---
title: "STAT 331 Week 9 Handout"
format: html
embed-resources: true
---

```{r}
#| label: setup

library(gt)
library(gtsummary)
library(knitr)
library(broom)
library(tidyverse)
```


NC births data loaded from `openintro` package:

```{r}
library(openintro)
data(ncbirths)
?ncbirths
```

## Simple Linear Regression in R

1. We are interested on how the length of pregnancy impacts the birth weight of babies.

The explanatory variable is:
The response variable is:

2. When creating a scatterplot to explore the relationship between two quantitative variables, we put the __________ variable on the y-axis and the _________ variable on the x-axis.


3. How are regression models specified in the `lm()` function in R?


4. Fit a linear regression model of birth weight on length of pregnancy.

```{r}

```

5. What does the `summary()` function from base R return? What data type does it return?

```{r}

```


6. Which function in the `broom` package outputs a nice tibble table of the model coefficients? Use this function to get the table of coefficients for your model in 4. 

```{r}

```

7. What are two different ways to pull out the residuals for your regression model and data?

```{r}

```


8. What does the `augment()` function from the `broom` package do?

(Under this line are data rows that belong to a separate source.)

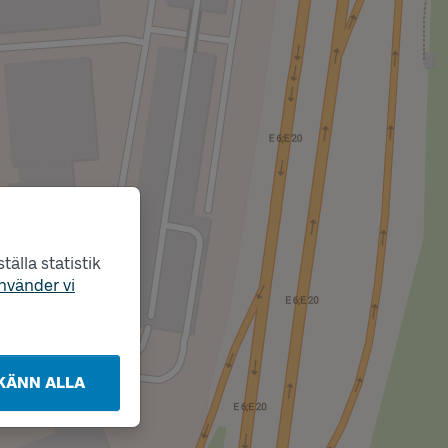
älla statistik
nvänder vi
KÄNN ALLA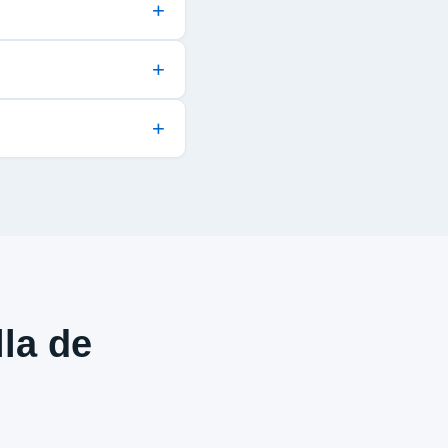
lla de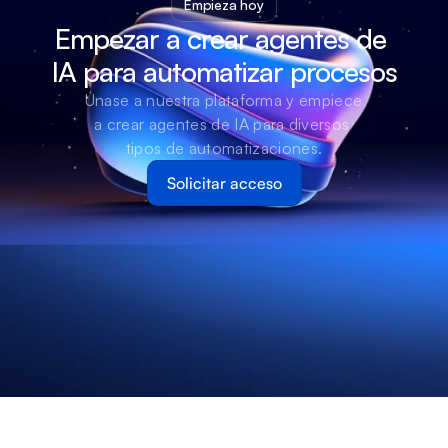
Empieza hoy
Empezar a crear agentes de 
IA para automatizar procesos
Únase a nuestra plataforma y empiece 
a crear agentes de IA para diversos 
tipos de automatizaciones.
Solicitar acceso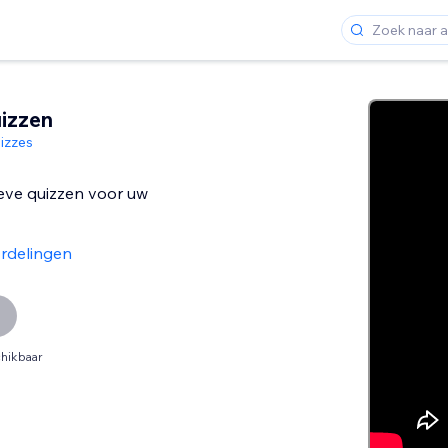
izzen
izzes
eve quizzen voor uw
rdelingen
hikbaar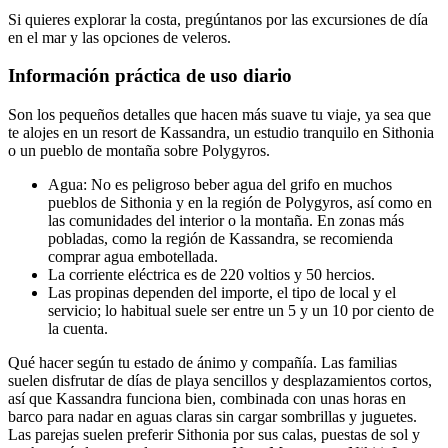
Si quieres explorar la costa, pregúntanos por las excursiones de día
en el mar y las opciones de veleros.
Información práctica de uso diario
Son los pequeños detalles que hacen más suave tu viaje, ya sea que
te alojes en un resort de Kassandra, un estudio tranquilo en Sithonia
o un pueblo de montaña sobre Polygyros.
Agua: No es peligroso beber agua del grifo en muchos
pueblos de Sithonia y en la región de Polygyros, así como en
las comunidades del interior o la montaña. En zonas más
pobladas, como la región de Kassandra, se recomienda
comprar agua embotellada.
La corriente eléctrica es de 220 voltios y 50 hercios.
Las propinas dependen del importe, el tipo de local y el
servicio; lo habitual suele ser entre un 5 y un 10 por ciento de
la cuenta.
Qué hacer según tu estado de ánimo y compañía. Las familias
suelen disfrutar de días de playa sencillos y desplazamientos cortos,
así que Kassandra funciona bien, combinada con unas horas en
barco para nadar en aguas claras sin cargar sombrillas y juguetes.
Las parejas suelen preferir Sithonia por sus calas, puestas de sol y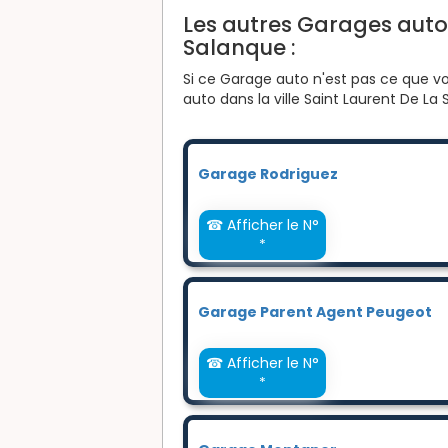
Les autres Garages auto 
Salanque :
Si ce Garage auto n'est pas ce que vo
auto dans la ville Saint Laurent De La 
Garage Rodriguez
☎ Afficher le N°
*
Garage Parent Agent Peugeot
☎ Afficher le N°
*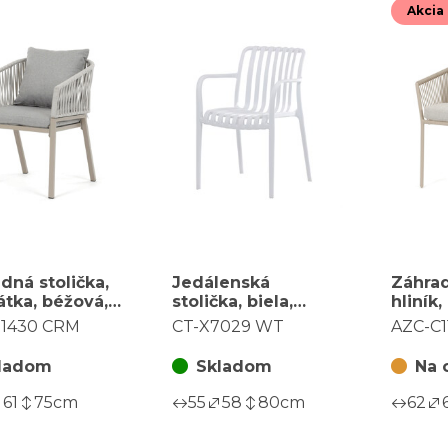
Akcia
dná stolička,
Jedálenská
Záhrad
látka, béžová,
stolička, biela,
hliník,
S1430 CRM
plast, CT-X7029 WT
béžov
S1430 CRM
CT-X7029 WT
AZC-C
CRM
ladom
Skladom
Na 
61
75
cm
55
58
80
cm
62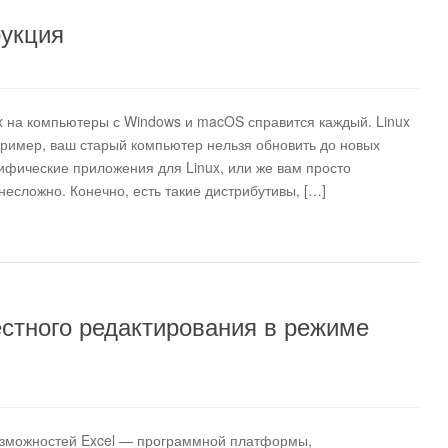
рукция
ux на компьютеры с Windows и macOS справится каждый. Linux
ример, ваш старый компьютер нельзя обновить до новых
фические приложения для Linux, или же вам просто
несложно. Конечно, есть такие дистрибутивы, […]
естного редактирования в режиме
озможностей Excel — программной платформы,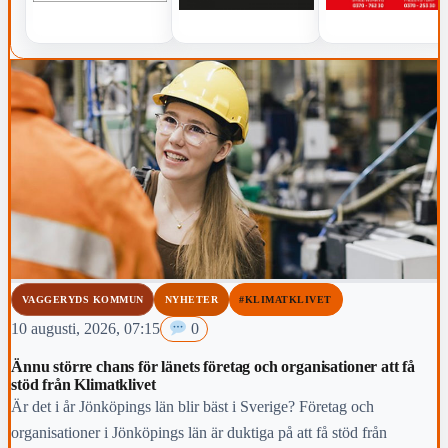
VAGGERYDS KOMMUN
NYHETER
#KLIMATKLIVET
10 augusti, 2026, 07:15
0
Ännu större chans för länets företag och organisationer att få
stöd från Klimatklivet
Är det i år Jönköpings län blir bäst i Sverige? Företag och
organisationer i Jönköpings län är duktiga på att få stöd från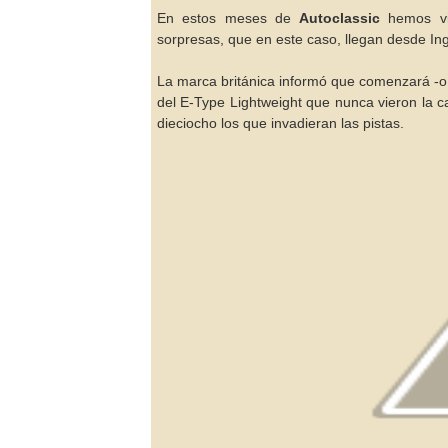
En estos meses de
Autoclassic
hemos vis
sorpresas, que en este caso, llegan desde In
La marca británica informó que comenzará -o 
del E-Type Lightweight que nunca vieron la 
dieciocho los que invadieran las pistas.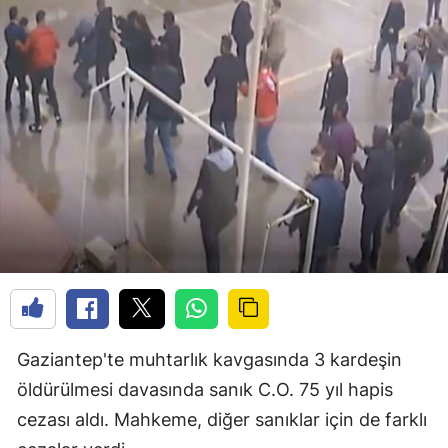
Gaziantep'te muhtarlık kavgasında 3 kardeşin
öldürülmesi davasında sanık C.O. 75 yıl hapis
cezası aldı. Mahkeme, diğer sanıklar için de farklı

9. Check the model assumptions for your model from Q4.

```{r}

```

10. What does the `glance()` function from the `broom` package do?


## Regression on Subsets of Data

The code here removes missing values for our variables on interest and then "nests" the data into four subsets, based on whether the birth parent smokes and whether the baby was premature.

```{r}
ncbirths_clean <- ncbirths |> 
    filter(!if_any(.cols = c(premie, habit, weight, gained),
                 .fns = is.na))
```


```{r}
ncbirths_clean |> 
  nest(premie_smoke_dat = -c(premie, habit))
```

11. Add to the code above to fit the regression model `weight ~ gained` on each of the subsets separately using `map()`.


12. Why might we want to use this kind of technique to fit separate regression models on subsets of the data?